Thank you for your solution, I can see how it works but as you suggest it is possibly not the best. I won’t accept it as a solution yet in case someone has a more elegant one we can both benefit from.
If the example that you supplied is close to your actual usecase, the following appraoch would work:
julia> function shout(word::String, exclaim::Int)
println(word * "!"^exclaim)
end
shout (generic function with 1 method)
julia> function shout(word::String, question::Real)
println(word * "?"^question)
end
shout (generic function with 2 methods)
julia> function shout(word::String; kwargs...)
return shout(word, last(only(kwargs)))
end
shout (generic function with 3 methods)
Note, that in the first two methods, the second argument is not a keyword argument, but positional and thus dispatch works as expected.
The last method can take any keyword argument and simply passes its value on to either of the two other methods.
EDIT: If, however, you have more than one keyword argument you would need an intermediate step, that passes the arguments on in the correct order.
EDIT2: Unfortunately, this still does not work, as the question-method needs an Integer to work, but then it is dispatched to the exlaim-method. It is generally bad practice to suggest via the method signature, that the method would work with any Real, when it actually requires an Integer.
But if the two types Real and Integer where not related, this way would work.
EDIT3: The easiest way to solve your problem (although maybe not how you intended) would simply be:
julia> function shout(word::String; exclaim=0, question=0)
println(word * "?"^question * "!"^exclaim)
end
shout (generic function with 3 methods)
Again, thank you for your solution, I think it is still rather complex as highlighted with edits one and two.
You have successfully dissected my MRE to a point where it doesn’t replicate my actual problem which is fun to see Unfortunately, my actual use case requires Int and Real.
Edit 3 is interesting, it would be a more pythonic/ditch multiple dispatch approach which would work too. I’d have to have an if statement though, so it’d be more like
function shout(word::String; exclaim::Union{Nothing, Int}=nothing, question::Union{Nothing, Int} =nothing )
if exclaim === nothing && question === nothing
error("Only one of exclaim or question can be specified")
elseif !isnothing(exclaim)
println(word * "!"^exclaim)
elseif !isnothing(question)
println(word * "?"^question)
else
error("One of exclaim or question must be specified")
end
end
Although this would be its most verbose form, if after refactoring it would lose the beauty of multiple-dispatch.
Thank you for linking this package, I wasn’t aware of it.
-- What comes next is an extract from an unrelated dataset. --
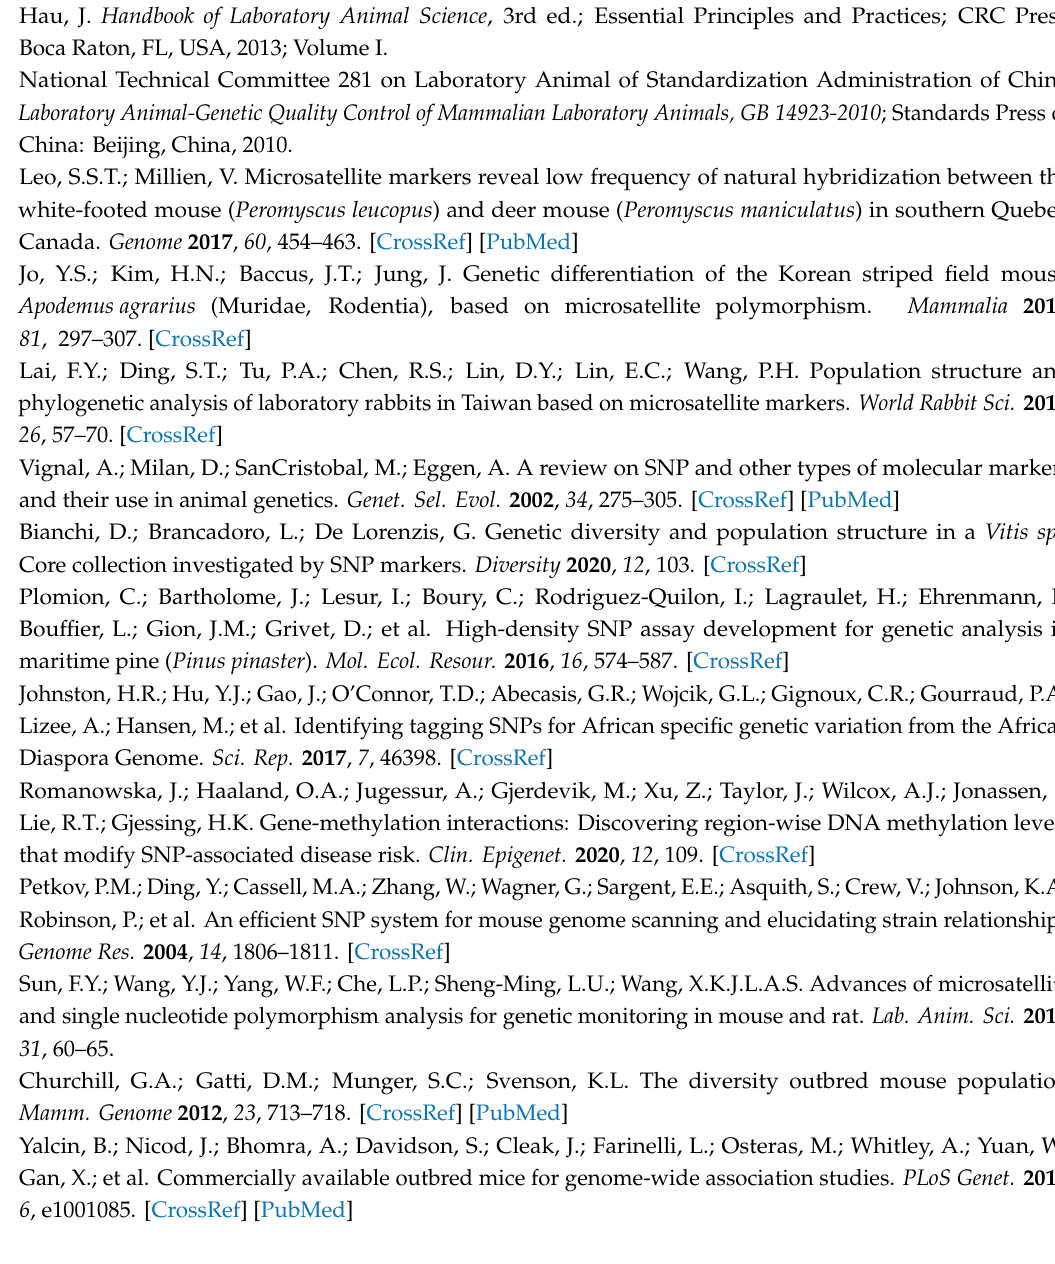
Figure S1: Frequency distribution of 51 SNPs in 29 sequences; Table S1: Characterization of 51 SNP markers in the rare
It should be perfect but I cannot get it to work as desired, I get the same error as in the initial example
julia> @kwdispatch shout()
julia> function shout(word::String; exclaim::Int)
println(word * "!"^exclaim)
end
shout (generic function with 2 methods)
julia> function shout(word::String; question::Real)
println(word * "?"^question)
end
shout (generic function with 2 methods)
julia> shout("Hello", exclaim=3)
ERROR: UndefKeywordError: keyword argument question not assigned
Stacktrace:
[1] top-level scope
@ REPL[34]:1
julia> shout("Hello", question=3)
Hello???
I have also tried @kwdispatch shout(word::String) in case the common argument is required. In the examples given they only seem to have kwargs, so I’m not sure if there is a problem having positional and keyword?
using KeywordDispatch
@kwdispatch shout(word::String)
@kwmethod function shout(word::String; exclaim::Int)
println(word * "!"^exclaim)
end
@kwmethod function shout(word::String; question::Real)
println(word * "?"^question)
end
shout("Hello", exclaim=3)
shout("Hello", question=3)
I guess, in principle, EDIT2 would be the right way for your requirement. The only problem is, that exclaim method takes an Int and the question-method a Real (i.e. the supertype of both Integer and AbstractFloat). This means, that via normal dispatch you’re only able to reach the question-method if the argument is not <:Integer (which probably is the reason, that you are reaching for keyword arguments in the first place).
That said, one way to get around this is with value types, that allow you to dispatch on values, rather than types:
julia> function shout(word::String; kwargs...)
key,value = only(kwargs)
shout(word, value, Val{key}())
end
shout (generic function with 1 method)
julia> function shout(word::String, question::Real, ::Val{:question})
println(word * "?"^question)
end
shout (generic function with 2 methods)
julia> function shout(word::String, exclaim::Int, ::Val{:exclaim})
println(word * "!"^exclaim)
end
shout (generic function with 3 methods)
I have this working now, when including the positional arg in @kwdispatch I was forgetting to use @kwmethod. It is unfortunate that KeywordDispatchcannot have default arguments though as my real use case would benefit from this. But that wasn’t the original question, thank you for your solution
Thank you for all your solutions, I need to think about what suits my application best as some of these options are less intuitive than regular multiple dispatch. For code clarity it might be best to have two distinct functions.